Los secuestros son un gran negocio en Bagdad

Publicado el Por Suadad Al-Salhy (author), Arabia Watch (author)

Lugar(es): Bagdad, Irak

Manifestantes sostienen pancartas con la fotografías de la periodista iraquí Afrah Shawqui, durante una manifestación para pedir su liberación, el 30 de diciembre de 2016 en Bagdad (fotografía: AFP)
Manifestantes sostienen pancartas con la fotografías de la periodista iraquí Afrah Shawqui, durante una manifestación para pedir su liberación, el 30 de diciembre de 2016 en Bagdad (fotografía: AFP)

 

Mientras gran parte de Irak estaba celebrando el final de 2016, Nibras, la hermana menor de la secuestrada periodista independiente iraquí Afrah Shawqui, estaba esperando desesperadamente cualquier noticia sobre su destino.

Afrah, madre de dos niños, fue secuestrada en su casa en el sur de Bagdad por entre ocho y quince hombres armados el 26 de diciembre. Los secuestradores obligaron Afrah a ir con ellos después de robar algo de dinero, ordenadores portátiles y teléfonos móviles. Después huyeron con su coche.

Desde entonces, las autoridades de seguridad iraquíes y su familia han podido recabar poca información sobre el secuestro.

"El tiempo se ha detenido desde que aquellos hombres enmascarados obligaron Afrah a salir con ellos.
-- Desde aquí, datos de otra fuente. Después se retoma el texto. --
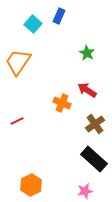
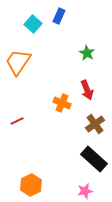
red arrow: rotated 144 degrees counterclockwise
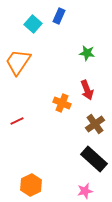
green star: rotated 21 degrees counterclockwise
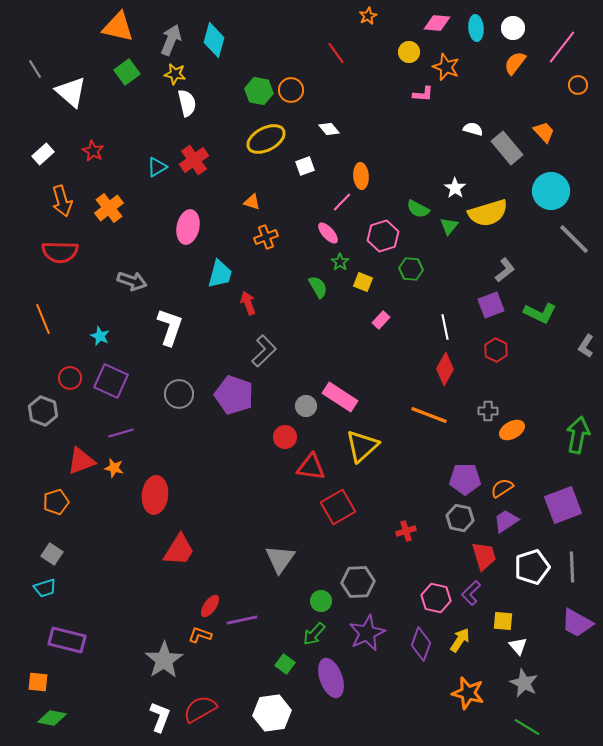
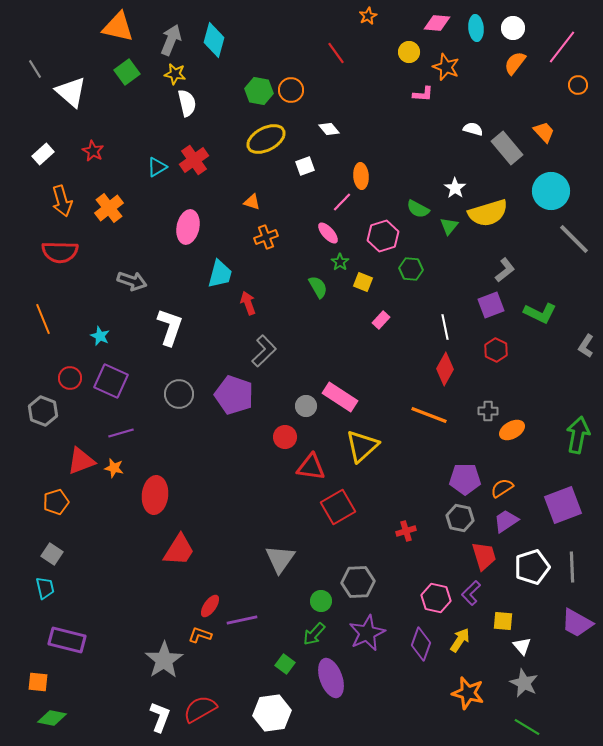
cyan trapezoid at (45, 588): rotated 85 degrees counterclockwise
white triangle at (518, 646): moved 4 px right
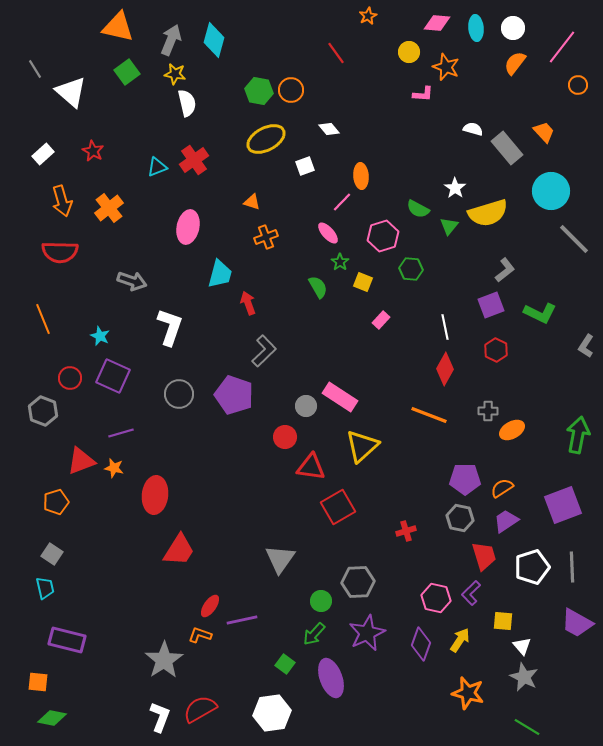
cyan triangle at (157, 167): rotated 10 degrees clockwise
purple square at (111, 381): moved 2 px right, 5 px up
gray star at (524, 683): moved 6 px up
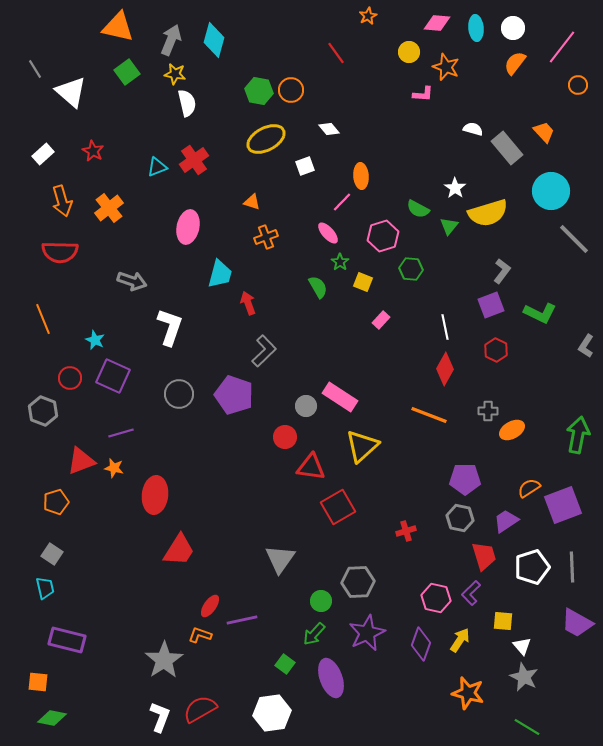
gray L-shape at (505, 270): moved 3 px left, 1 px down; rotated 15 degrees counterclockwise
cyan star at (100, 336): moved 5 px left, 4 px down
orange semicircle at (502, 488): moved 27 px right
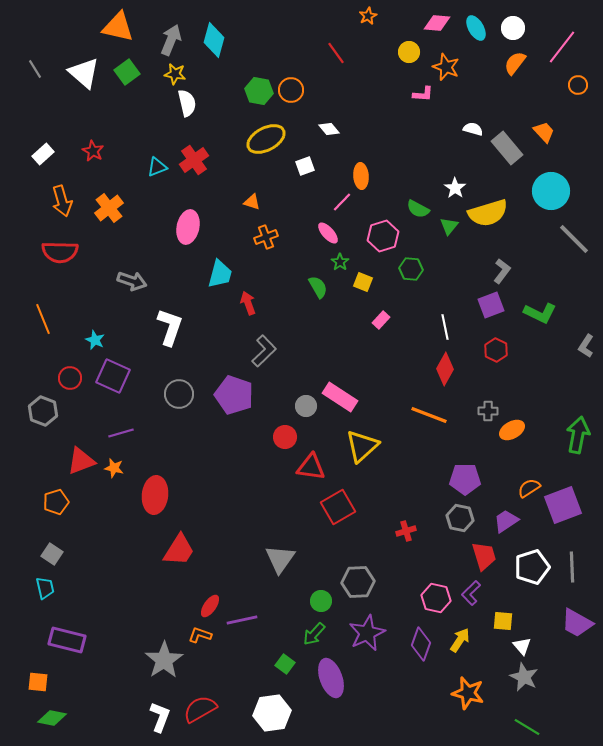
cyan ellipse at (476, 28): rotated 25 degrees counterclockwise
white triangle at (71, 92): moved 13 px right, 19 px up
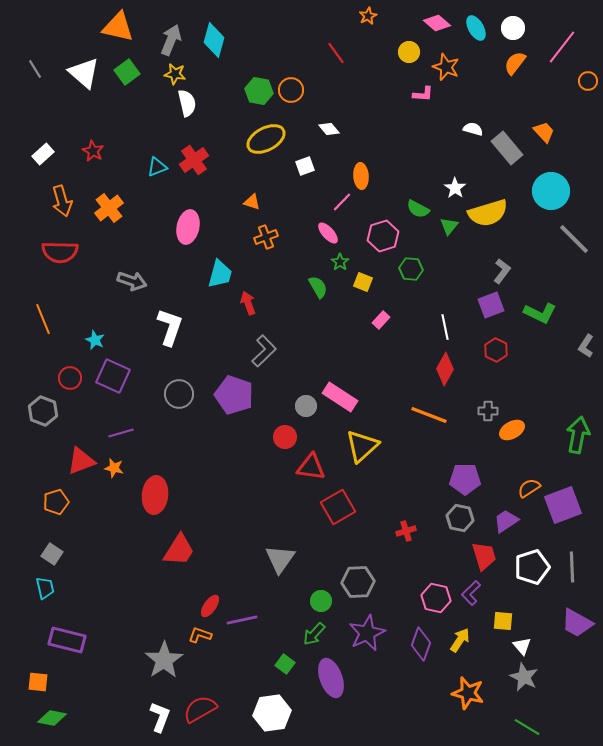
pink diamond at (437, 23): rotated 36 degrees clockwise
orange circle at (578, 85): moved 10 px right, 4 px up
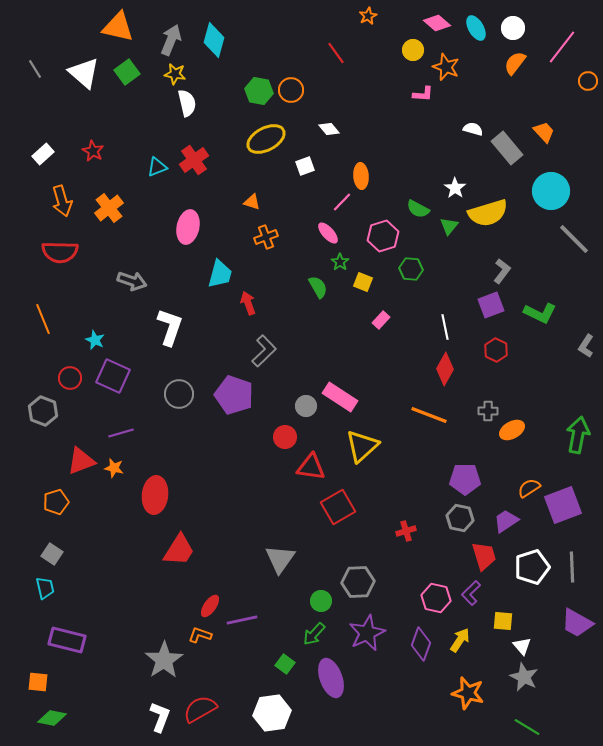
yellow circle at (409, 52): moved 4 px right, 2 px up
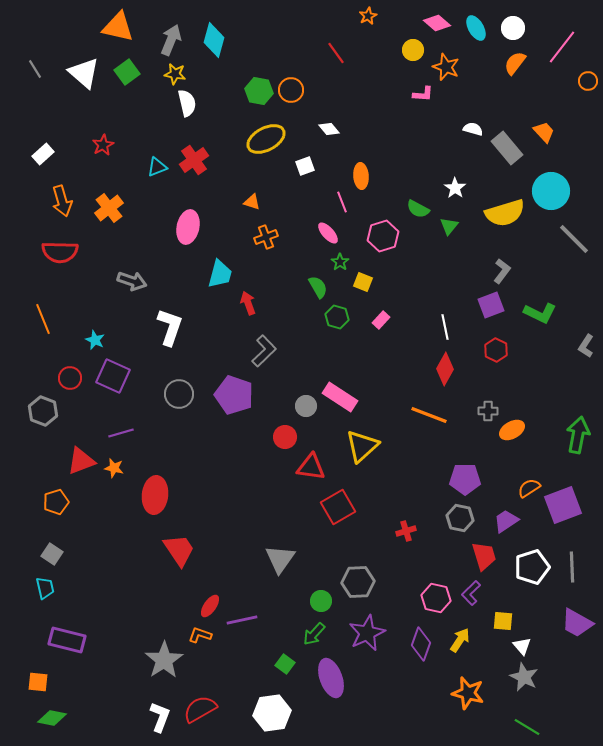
red star at (93, 151): moved 10 px right, 6 px up; rotated 15 degrees clockwise
pink line at (342, 202): rotated 65 degrees counterclockwise
yellow semicircle at (488, 213): moved 17 px right
green hexagon at (411, 269): moved 74 px left, 48 px down; rotated 10 degrees clockwise
red trapezoid at (179, 550): rotated 66 degrees counterclockwise
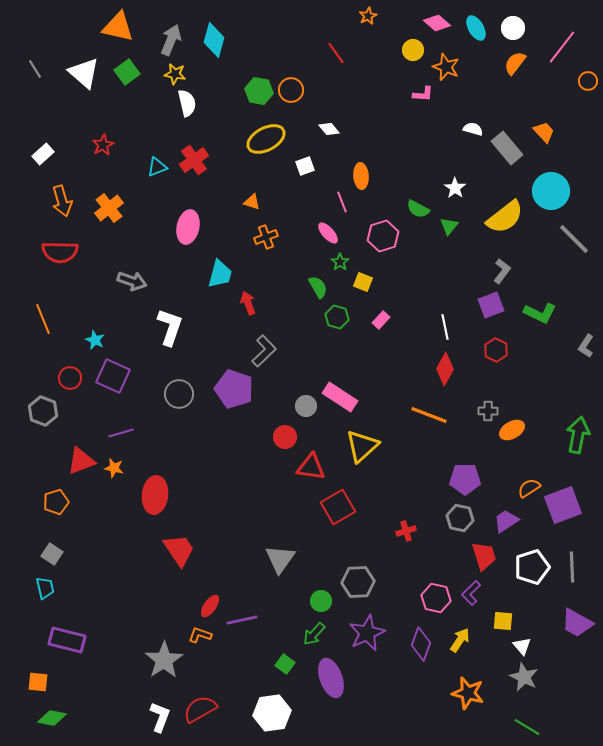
yellow semicircle at (505, 213): moved 4 px down; rotated 21 degrees counterclockwise
purple pentagon at (234, 395): moved 6 px up
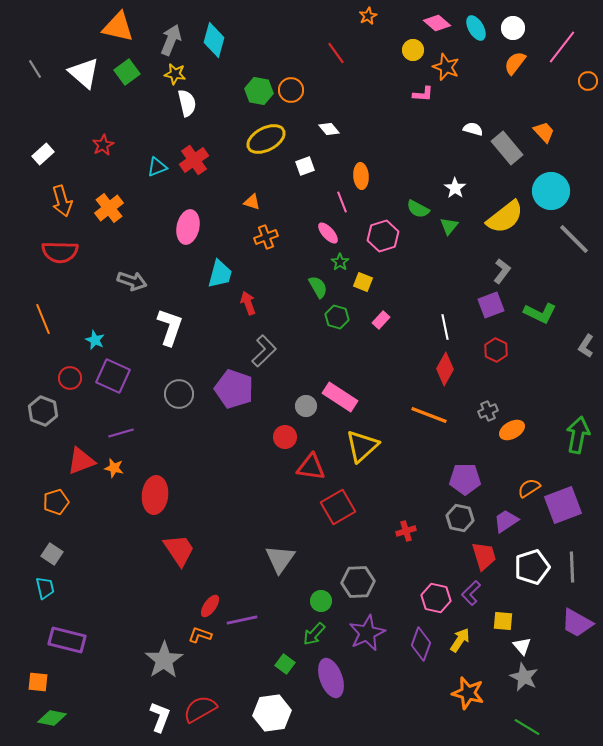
gray cross at (488, 411): rotated 24 degrees counterclockwise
Nuestros corazones han estado en vilo desde entonces, esperando que suene el teléfono, y no sabemos cómo va a terminar esta pesadilla", dijo Nibras.

"Los hijos de Afra, Yossif de 13 años y Younis de 10 años, me han estado preguntando por ella cada pocos minutos. Ellos preguntan si va a volver pronto. No tengo una respuesta para eso", añadió.

Afrah Shawqui tiene 42 años y es un periodista independiente que escribe para medios árabes y sitios web de noticias locales, incluyendo Aklaam.

Su secuestro es sólo el más reciente entre muchos que tienen lugar casi a diario en Bagdad. El número ha aumentado recientemente por ‘razones criminales’, dijeron funcionarios iraquíes.

El primer ministro iraquí, Haider Al-Abadi en su conferencia de prensa semanal el martes indicó que ha habido un "aumento relativo" en la "escala de los secuestros" llevados a cabo por "bandas del crimen organizado".

Funcionarios de seguridad iraquíes se negaron a dar cifras específicas del número de secuestros criminales en Bagdad, pero  una fuente con acceso a los registros del Ministerio del Interior dijo a The Middle East Eye que se denunciaron 745 casos de secuestro en la capital en los primeros nueve meses de 2016.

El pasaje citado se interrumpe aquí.